(Exercise text Opens)

This simply refers to roughly when the potatoes will be ready to harvest, the first earlies tend to be smaller, like a salad potato and are usually ready from the beginning of June. Maincrop will be in the ground longer, but will give you a larger potato. If you are unsure, have a little dig around and see what you can find, if the potatoes are still small then leave them for a little bit longer. First and Second Earlies are the types to choose if you want to grow potatoes in containers.
Chitting refers to a process carried out about 6 weeks before planting, potatoes are stored to grow “eyes”. This is where the plant will eventually sprout from. There has long been a debate as to whether it is totally necessary, I have tried both methods and found other factors such as the weather, feeding the crop and how much you water them really played a much more important part.
In the UK, the best time to plant is in spring from March to May but you can also plant at the end of the summer and get a crop for the winter (although you might not get as many in your harvest).

(Exercise text Closes)

■ **To-do item A**
According to the text on growing potatoes, which factors did the writer find played a much more important part than chitting? List them.
■ **To-do item B**
Continue the text on growing potatoes from its last sentence.
The rows after this text aren't needed.

(Study material Opens)

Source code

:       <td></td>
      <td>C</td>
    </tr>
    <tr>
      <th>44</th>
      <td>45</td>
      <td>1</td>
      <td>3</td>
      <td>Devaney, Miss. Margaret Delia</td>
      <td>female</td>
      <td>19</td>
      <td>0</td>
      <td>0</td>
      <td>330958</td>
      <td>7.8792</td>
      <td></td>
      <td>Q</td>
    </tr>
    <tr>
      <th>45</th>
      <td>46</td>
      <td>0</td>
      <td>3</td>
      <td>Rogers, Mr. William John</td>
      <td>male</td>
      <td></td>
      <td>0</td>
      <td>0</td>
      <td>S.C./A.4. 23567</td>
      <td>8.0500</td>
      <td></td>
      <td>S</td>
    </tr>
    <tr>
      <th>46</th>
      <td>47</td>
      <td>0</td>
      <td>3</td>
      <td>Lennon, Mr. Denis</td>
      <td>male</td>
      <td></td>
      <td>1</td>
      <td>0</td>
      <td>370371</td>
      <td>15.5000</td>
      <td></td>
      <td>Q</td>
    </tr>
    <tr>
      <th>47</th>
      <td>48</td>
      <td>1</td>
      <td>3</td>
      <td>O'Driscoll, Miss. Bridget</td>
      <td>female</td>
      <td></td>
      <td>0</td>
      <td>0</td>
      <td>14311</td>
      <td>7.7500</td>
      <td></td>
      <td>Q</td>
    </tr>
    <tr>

(Study material Closes)
(Study material Opens)

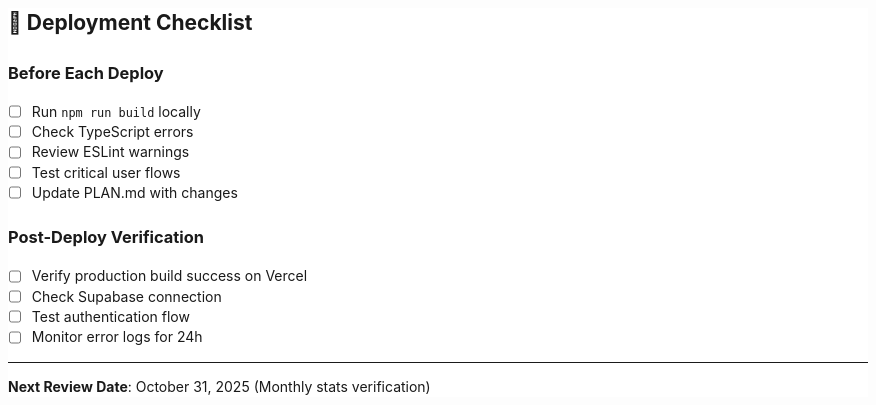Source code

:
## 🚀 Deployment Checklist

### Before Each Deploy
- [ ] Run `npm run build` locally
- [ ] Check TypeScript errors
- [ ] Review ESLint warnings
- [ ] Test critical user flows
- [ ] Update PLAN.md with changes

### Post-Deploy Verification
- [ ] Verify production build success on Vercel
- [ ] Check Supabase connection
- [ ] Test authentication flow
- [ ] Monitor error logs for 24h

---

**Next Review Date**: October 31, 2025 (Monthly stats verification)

(Study material Closes)

■ **Expected output A**
- The weather
- Feeding the crop
- How much you water them

■ **Expected output B**
At first, it is a good idea to water the ground every 4-5 days. When the plants begin to show, keep the ground moist every 1-2 days and stop watering when the foliage begins to turns yellow and die back.
For maincrop potatoes, they will be ready to harvest when the foliage dies back. You can keep the potatoes in the ground until you need them, provided the weather stays dry. Be careful when harvesting to ensure you don’t pierce your potatoes as you dig them up. If you are planting first earlies, they are usually ready in around 10-12 weeks and second earlies in around 12-16 weeks. Have a little dig around in the soil, if you’re unsure, to see what you find.